Julia: [Giggles] I guess you’re good with your hands…

Cardsharp: [Holds mistletoe above them both and steps closer.] Not just my hands…

[Their mouths come together… and a spark from Julia’s lips hurls Cardsharp backwards across the room.]

Julia: The problem with hero names is that they can be so misleading. What were you saying about being sharp? Mess with me and I’ll leave you flat…

****

[Captain Improv is helping himself to some food at the buffet. Arthur is leading Frank Bacon and Para-Norman towards the buffet table, until Bacon gets too impatient and pushes past Arthur and his wheelchair in order to get to the food sooner.]

Bacon: [Loudly, to anyone in earshot] I’m starving.

Captain Improv: You don’t look it. [Has a double-take] Wait, is that you, Eat-O? The man who literally ate all the pies, after first stealing them in the Great Bakery Scam of 2008? I thought this was a party for heroes, not greedy crooks.

Bacon: Captain Improv… always trying to have the last laugh. I’ll wipe the smile off your face [raises a fist].

Captain Improv: Fat chance.

Norman: [Butting in to calm things down.] Now, now. We don’t want to spoil the party. It’s Christmas. Peace on Earth. A time to set aside our differences.

Captain Improv: You’re right, Norman. There’s no need to make a meal out of this.

Bacon: Hey?

Captain Improv: I’m just agreeing that we should all keep calm. Frank, it looks like you’ve been under a lot of stress. You’ve obviously had a lot on your plate.
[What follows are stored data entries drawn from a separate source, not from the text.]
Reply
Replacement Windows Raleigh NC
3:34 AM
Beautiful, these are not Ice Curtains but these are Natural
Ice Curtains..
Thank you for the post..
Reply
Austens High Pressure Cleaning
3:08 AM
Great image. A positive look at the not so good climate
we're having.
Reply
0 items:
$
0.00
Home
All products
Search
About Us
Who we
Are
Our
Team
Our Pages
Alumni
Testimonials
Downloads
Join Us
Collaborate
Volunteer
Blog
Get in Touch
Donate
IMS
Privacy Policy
[Bacon socks Captain Improv in the mouth…]

****

[Having escaped Cacophony, Fluidia is standing around on her own for a moment, off to one side, leaning against a laboratory bench. A strange-looking man materializes right next to her. He hands her a drink.]

Strange Man: You look like you need a top up.

Fluidia: You’d be surprised how often I need replenishing. [Takes the drink.] Don’t I know you? Aren’t you the guy who makes microscopic black holes appear at will?

Strange Man: That’s my twin brother, Quantum Singularity. I’m Quantum Shifter – I can teleport from place to place… [he disappears from one side of Fluidia and reappears on the other side].

Fluidia: I met your brother once, we were both caught up in a fight against The League of Really Unpleasant People. Is he here?

Quantum Shifter: Oh, Singularity doesn’t much like parties. He tends to keep himself to himself.

[The sound of an intense fight erupts from the other side of the Nightlair.]

Quantum Shifter: Hey, sounds like trouble, we’d better get over there…

Fluidia: [Puts her hand on Quantum Shifter’s shoulder.] Take it easy. It’s probably just Dorkestra – I mean Cacophony – doing her party piece. She like to do those Kung Fu sound effects just like that guy who was in Police Academy.